Output every line below exactly, please, omitting pictures.

Data provided.
------------------------------------------------------------------------

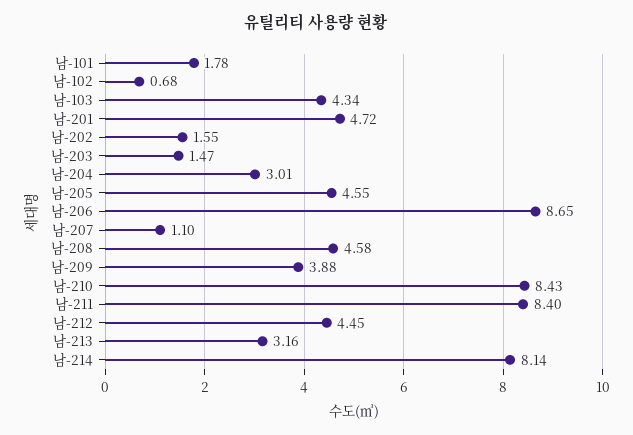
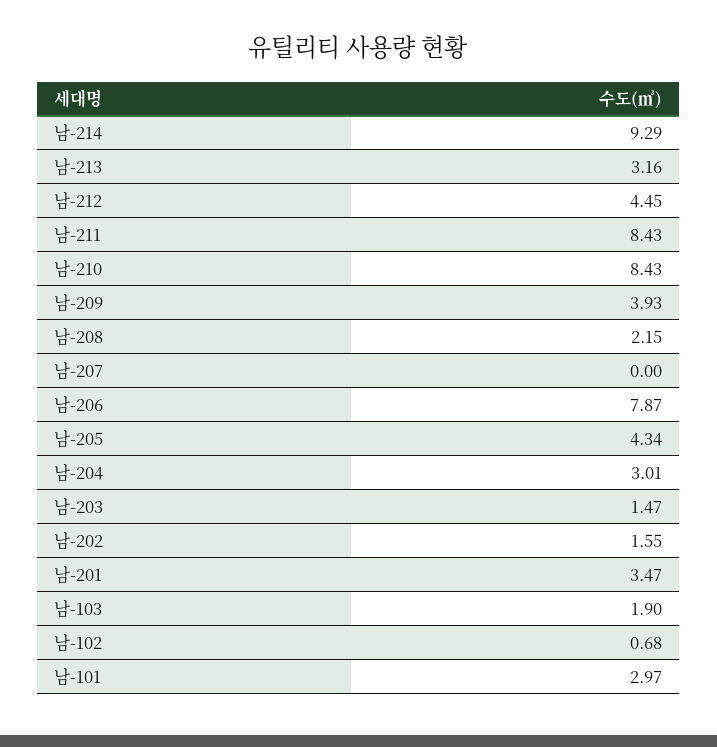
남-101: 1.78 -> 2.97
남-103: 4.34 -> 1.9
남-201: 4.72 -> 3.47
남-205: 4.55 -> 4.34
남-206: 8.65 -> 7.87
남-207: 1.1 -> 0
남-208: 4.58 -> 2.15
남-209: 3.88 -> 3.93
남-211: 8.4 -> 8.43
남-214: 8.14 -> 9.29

------------------------------------------------------------------------

Final answer.
남-101: 1.78 -> 2.97
남-103: 4.34 -> 1.9
남-201: 4.72 -> 3.47
남-205: 4.55 -> 4.34
남-206: 8.65 -> 7.87
남-207: 1.1 -> 0
남-208: 4.58 -> 2.15
남-209: 3.88 -> 3.93
남-211: 8.4 -> 8.43
남-214: 8.14 -> 9.29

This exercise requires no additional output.